_WHAT IS NEEDED:_
Tally the lines below that include "Internet" and give only the total.

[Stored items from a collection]
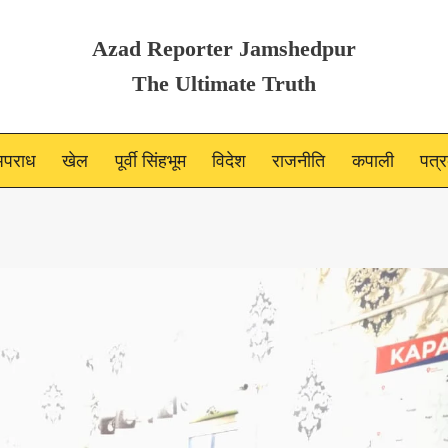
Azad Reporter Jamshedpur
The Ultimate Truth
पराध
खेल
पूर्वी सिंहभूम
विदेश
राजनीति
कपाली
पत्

...

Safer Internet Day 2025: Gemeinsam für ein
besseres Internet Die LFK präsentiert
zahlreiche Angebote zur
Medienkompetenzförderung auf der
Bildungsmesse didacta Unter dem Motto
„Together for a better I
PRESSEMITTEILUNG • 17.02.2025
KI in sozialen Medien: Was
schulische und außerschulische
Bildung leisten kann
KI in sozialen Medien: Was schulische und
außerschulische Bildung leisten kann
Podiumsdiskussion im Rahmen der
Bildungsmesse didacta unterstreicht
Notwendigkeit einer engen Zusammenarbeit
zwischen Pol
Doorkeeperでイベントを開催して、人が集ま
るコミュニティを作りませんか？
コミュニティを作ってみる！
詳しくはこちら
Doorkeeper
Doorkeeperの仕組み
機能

* * *

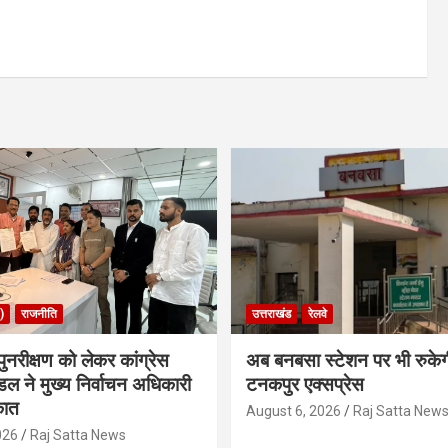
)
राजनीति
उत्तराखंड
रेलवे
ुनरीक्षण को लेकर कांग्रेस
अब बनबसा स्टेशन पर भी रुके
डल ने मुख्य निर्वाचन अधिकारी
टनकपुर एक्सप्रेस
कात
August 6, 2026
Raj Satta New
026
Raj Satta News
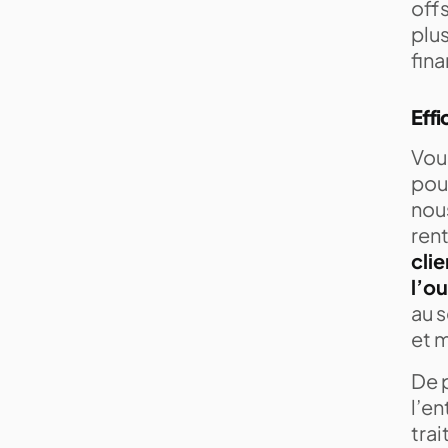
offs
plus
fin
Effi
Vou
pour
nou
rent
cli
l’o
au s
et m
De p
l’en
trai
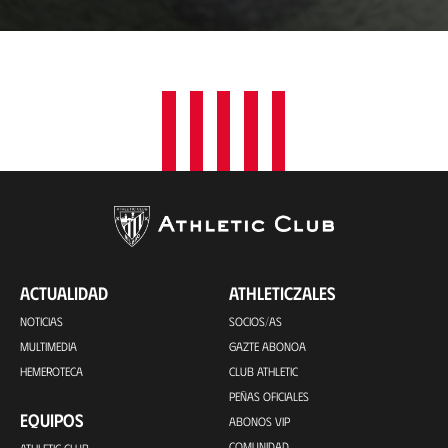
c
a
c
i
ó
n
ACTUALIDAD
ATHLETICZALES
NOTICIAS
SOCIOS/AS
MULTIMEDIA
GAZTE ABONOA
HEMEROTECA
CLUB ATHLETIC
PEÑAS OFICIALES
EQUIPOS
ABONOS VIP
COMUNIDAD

_RESULT:_
2